Representative Barney Frank publicly rebuked a former aide this month for taking a job with a big Wall Street firm right after drafting a regulation that could affect the way the firm does business.

business Updated: Apr 14, 2010 22:10 IST

Representative Barney Frank publicly rebuked a former aide this month for taking a job with a big Wall Street firm right after drafting a regulation that could affect the way the firm does business. Frank described it as an unusual transgression, one that embarrassed others working on the legislation and created at least the appearance of a conflict of interest.

But while the speed of the aide’s switch from government to Wall Street was extraordinary, it reflected reality as Congress takes on an overhaul of the system of regulating financial giants:

An analysis by Public Citizen found that at least 70 former members of Congress were lobbying for Wall Street and the financial services sector last year, including two former Senate majority leaders (Trent Lott and Bob Dole), two former House majority leaders (Richard A. Gephardt and Dick Armey) and a former House speaker (J. Dennis Hastert).

In addition to the lawmakers, data from the Center for Responsive Politics counted 56 former Congressional aides on banking committees who went on to use their expertise to lobby for the financial sector.

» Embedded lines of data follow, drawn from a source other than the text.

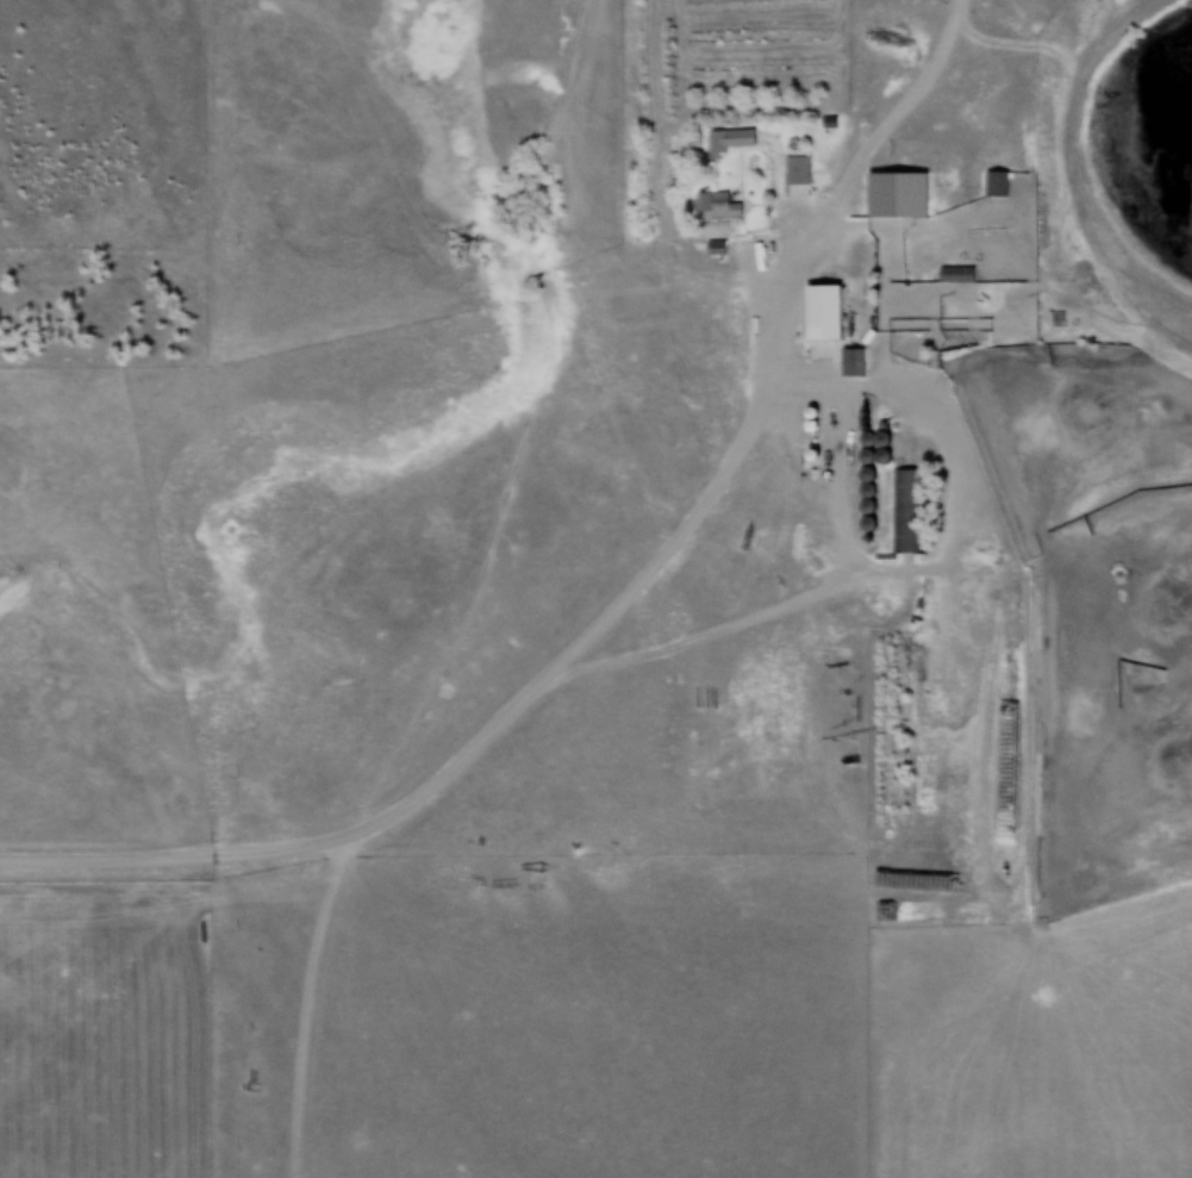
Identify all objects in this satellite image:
dam: (1068, 135)
building: (720, 141)
building: (790, 168)
building: (995, 183)
building: (905, 193)
building: (717, 205)
building: (715, 248)
building: (823, 312)
building: (851, 362)
building: (906, 510)
road: (516, 741)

Visa had the most former Congressional officials, with 37 lobbyists; it was followed closely by Goldman Sachs, Prudential, Citigroup and the American Bankers Association, according to the analysis from Public Citizen. One former representative, Michael G. Oxley, the Ohio Republican whose name is on one of the most famous pieces of business regulatory legislation, is a senior adviser to the Nasdaq.

The legislation, the Sarbanes-Oxley Act of 2002, imposed tougher accounting measures on firms after scandals at Enron and other companies.

Oxley received $40,000 in the last quarter of 2009 for lobbying to limit the ownership of banks and other competitors in clearinghouses.